Penelitian ini menggunakan metode deskriptif dengan pendekatan
kualitatif. Metode ini digunakan untuk mengungkap dan memahami fenomena yang
belum banyak terungkap serta kemungkinannya untuk memperoleh wawasan baru
terkait objek yang diteliti (Strauss & Corbin, 2017). Lebih sederhana,
Creswell (2017), mengungkapkan bahwa di dalam metode penelitian kualitatif,
peneliti berusaha untuk memahami bagaimana sesuatu terjadi, kemudian melakukan
analisis menggunakan teori-teori berdasarkan data empiris yang diperoleh di
lapangan.
Penelitian ini dilaksanakan pada bulan Agustus 2021 sampai
dengan Oktober 2021. Sumber data dalam penelitian ini diperoleh melalui catatan
lapangan, hasil wawancara, dan dokumentasi karya. Teknik pengumpulan data
dilakukan melalui studi dokumentasi, observasi, dan wawancara. Validitas data
dilakukan melalui triangulasi sumber data dan teknik pengumpulan data. Analisis
data dilakukan melalui tahap pengumpulan data, reduksi data, penyajian data,
dan verifikasi.
Pengumpulan data dilakukan melalui studi dokumentasi
karya pementasan ketoprak yang mulai dilakukan pada awal bulan Agustus 2021.

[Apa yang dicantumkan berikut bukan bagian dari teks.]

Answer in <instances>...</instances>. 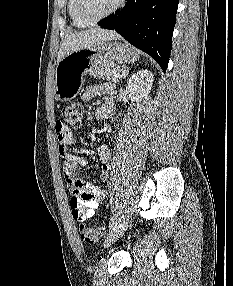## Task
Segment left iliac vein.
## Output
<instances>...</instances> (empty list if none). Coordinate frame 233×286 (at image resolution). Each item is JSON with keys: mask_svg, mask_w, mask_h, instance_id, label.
<instances>
[{"mask_svg": "<svg viewBox=\"0 0 233 286\" xmlns=\"http://www.w3.org/2000/svg\"><path fill=\"white\" fill-rule=\"evenodd\" d=\"M127 228V220L124 218L118 221L107 234L105 239V247L111 246L120 236L123 235L124 231Z\"/></svg>", "mask_w": 233, "mask_h": 286, "instance_id": "1", "label": "left iliac vein"}]
</instances>
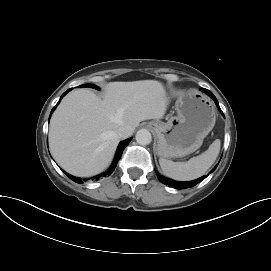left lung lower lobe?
Returning a JSON list of instances; mask_svg holds the SVG:
<instances>
[{"instance_id":"0a47b994","label":"left lung lower lobe","mask_w":271,"mask_h":271,"mask_svg":"<svg viewBox=\"0 0 271 271\" xmlns=\"http://www.w3.org/2000/svg\"><path fill=\"white\" fill-rule=\"evenodd\" d=\"M201 90L213 98V100L215 101L218 109L221 111V109L219 107V104H218V101H217L216 97L212 94V92H210L209 90L204 89V88H202ZM221 113L223 114L222 111H221ZM206 177H207V175H204V176H202V177H200V178H198L196 180H193V181L178 182V181H174V180H171V179H168V178H165L163 176L158 175V179H159L160 182H162L163 184L169 185V186H171L173 188H176V189L191 188V187L195 186L197 183H199L200 181H202L203 179H205Z\"/></svg>"}]
</instances>
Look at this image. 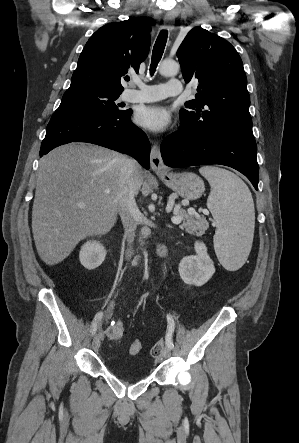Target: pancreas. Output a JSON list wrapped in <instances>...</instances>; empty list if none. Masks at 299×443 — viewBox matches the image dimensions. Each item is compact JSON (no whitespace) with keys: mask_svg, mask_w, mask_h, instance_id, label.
<instances>
[{"mask_svg":"<svg viewBox=\"0 0 299 443\" xmlns=\"http://www.w3.org/2000/svg\"><path fill=\"white\" fill-rule=\"evenodd\" d=\"M181 217L183 223L179 225L182 230L192 235L201 236L208 228V222L205 218L191 215L183 210H180L177 214Z\"/></svg>","mask_w":299,"mask_h":443,"instance_id":"obj_1","label":"pancreas"}]
</instances>
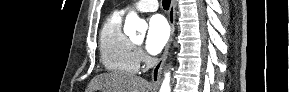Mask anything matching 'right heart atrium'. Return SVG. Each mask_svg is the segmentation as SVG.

Selanjutnya dilakukan observasi pembelajaran pemeranan teater daerah pada bulan
September 2021 sampai dengan Oktober 2021. Pada dua kegiatan ini dilakukan
identifikasi dan pencatatan ciri-ciri pemeranan teater daerah serta
persinggungannya dengan teknik pemeranan teater modern. Selain itu, gaya
penyajian secara menyeluruh menjadi catatan dukungan karena sifat teater daerah
tidak bisa dipisahkan antara bentuk sajian dengan teknik pemeranan para
pemeran.
Wawancara sebagai tahap kegiatan berikutnya dalam
penelitian ini dilakukan secara sederhana, tidak terstruktur, tidak formal, dan
berlangsung secara tatap muka. Pertanyaan tidak terstruktur digunakan untuk
menggali lebih dalam informasi dan penggunaan bahasa tidak formal dimaksudkan
agar informasi dapat mengalir tanpa hambatan. Pada penelitian ini wawancara
dilakukan terhadap Bapak Ignatius Karyono selaku ketua program keahlian seni
teater dan guru pemeranan, Bapak Ardani selaku kepala sekolah, Bapak Beni Susilo Wardoyo selaku guru
pemeranan, serta narasumber ketoprak sekaligus guru pendamping proses yaitu,
Bapak Bondan Nusantara dan Bapak Mujiono Sugiharto. Wawancara tidak dilakukan
satu kali waktu karena untuk kepentingan pendalaman dan keabsahan diperlukan
wawancara tambahan.
Kegiatan analisis diawali dengan membuat transkripsi
wawancara, catatan pengamatan, studi
dokumen, dan mempersandingkan ketiganya sesuai dengan subjek penelitian.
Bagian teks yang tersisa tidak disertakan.